Financial professionals who provide planning and investment advice to individual investors are financial intermediaries. Usually referred to as financial advisers, these intermediaries help channel savings from individuals into investments. This service is important because individuals want opportunities to grow their savings, and it stimulates economic growth and development. Financial intermediaries can help manage investment risk with their specialized knowledge and experience. The advantages of using intermediaries include risk management, fiduciary responsibility, increased liquidity for individual investors and professional advice.

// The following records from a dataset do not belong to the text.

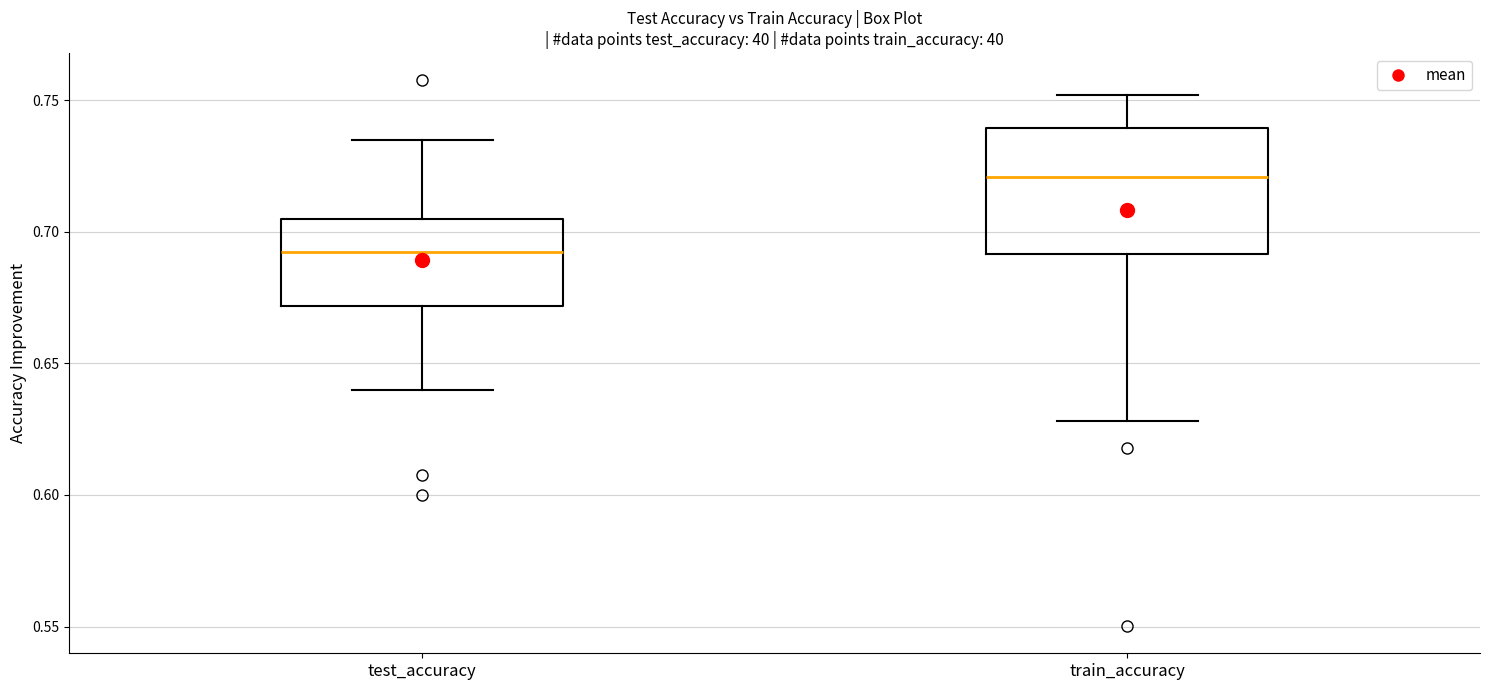

Where does the median line of the box for test_accuracy sit on the y-axis? The values are not printed on the chart, so give them approximately, as read against the axis.

0.690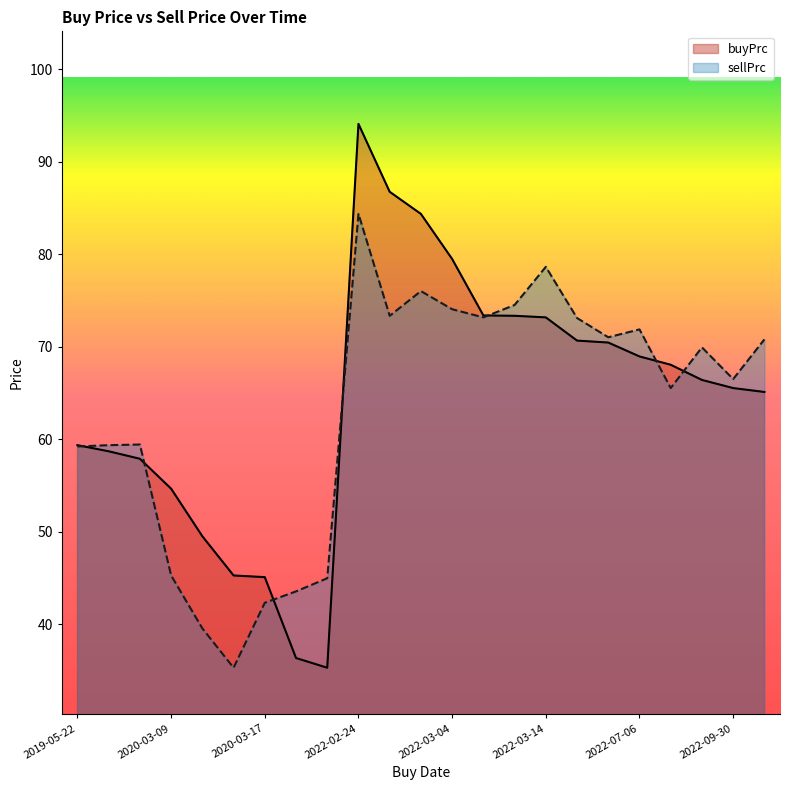

What is the total value across all series at 2022-09-23?

133.6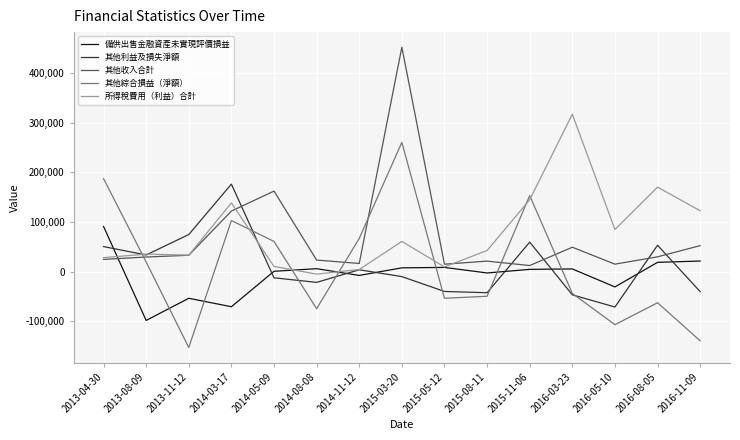

How many values in the 備供出售金融資產未實現評價損益 series are below 4474?

7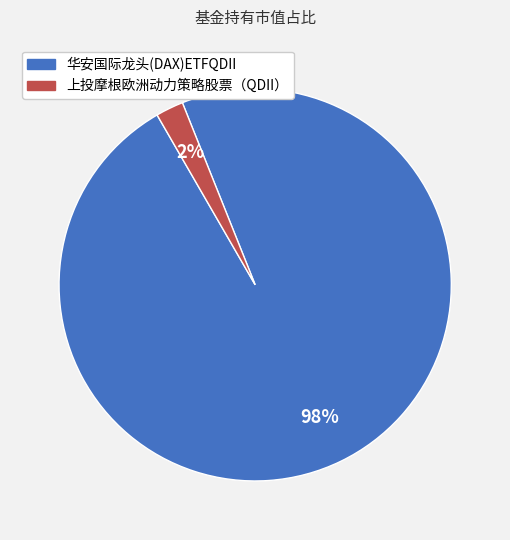

Is the sum of 华安国际龙头(DAX)ETFQDII and 上投摩根欧洲动力策略股票（QDII） greater than half?

Yes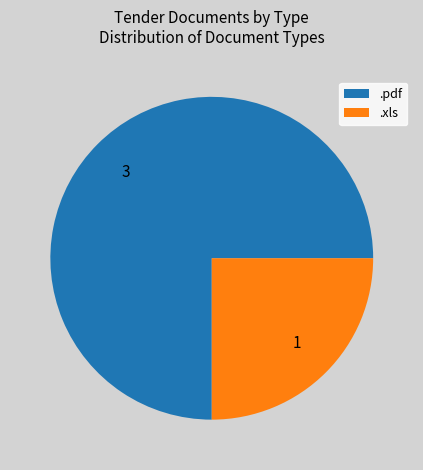

Rank the categories by value from lowest to highest.

.xls, .pdf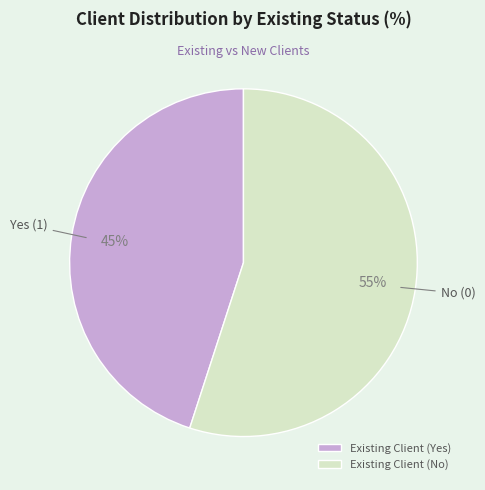

Which category has the biggest portion of the pie?

Existing Client (No)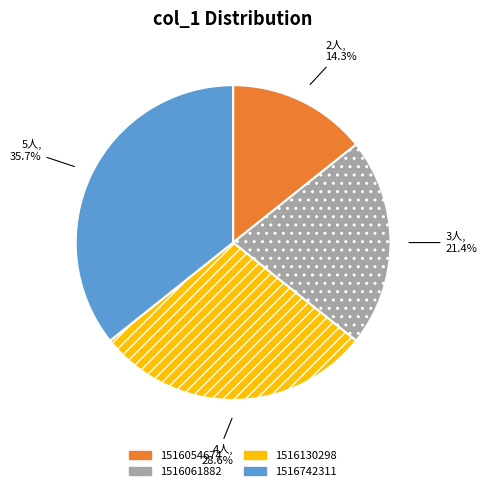

To the nearest percent, what percentage of the pie is 1516054674?

14%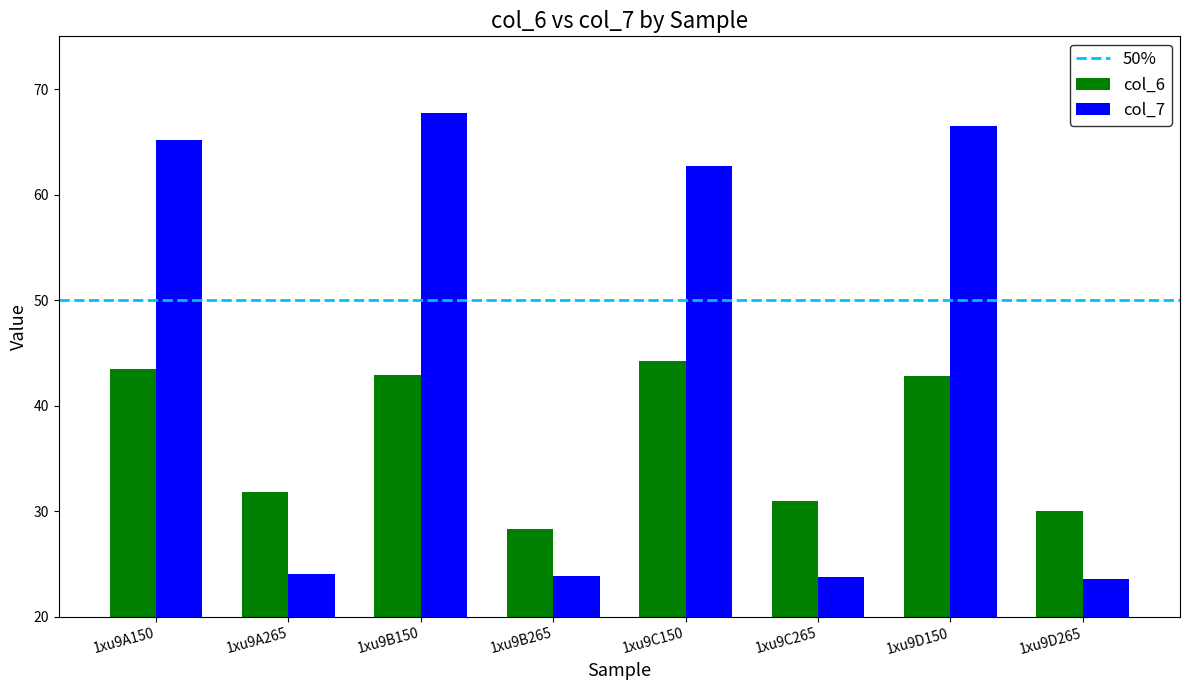

At which label does col_7 reach its peak?

1xu9B150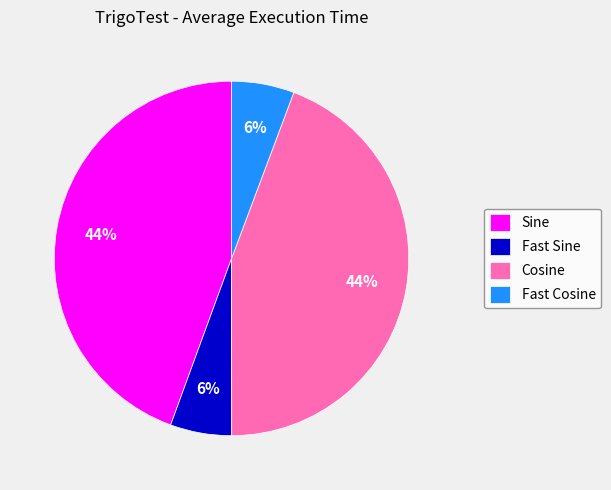

How many segments does this pie chart have?

4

Intermediaries help to manage investment risk by providing professional advice on investment opportunities. However, the advice they give may increase overall risk because of the nature of the investments, the potential rewards also increase. They also provide expertise and the technology to carry out investment transactions easily and quickly, and while intermediaries often steer their clients to certain investments that may be managed by their company, they are obligated to act in the client's best interest rather than their own or that of their employer.
The financial intermediary has a legal duty to act in the best interest of the individual investor client. They have a legal duty to disclose material information about their business that could affect the client and they must refrain from activities that cause conflicts of interest with clients. Any self-serving or self-dealing activities that involve clients are violations of fiduciary duties legally owed to clients. For example, an adviser may not unload unwanted securities on unsuspecting clients, or push a stock because of a higher commission even though it does not fit the client’s portfolio.
Financial intermediaries help their clients sell their investments when the client needs or wants to sell. They make a market for the client by finding willing buyers, and this usually happens immediately (buy the close of business on the day the sell order is submitted).
Financial intermediaries have a staff of professionals that provides research and analysis on various investment opportunities. Such information is usually made available at no additional cost to the individual investor. In fact, providing this type information free is a marketing strategy used by financial intermediaries to attract clients. The better the information, the more competitive the financial intermediary will be when attracting clients.
State security commissions, the Securities and Exchange Commission (SEC) and the various stock exchanges regulate financial intermediaries. Although the stock exchanges are not government agencies, they have established rules that must be followed. If a financial intermediary does not follow these rules, no trading on the particular exchange involved will be allowed. There are licensing requirements that must be complied with and violations of laws, rules and regulations can result in severe fines, sanctions and even criminal charges. Individual investors can register complaints with the stock exchanges, state security commissions and the SEC that will be investigated.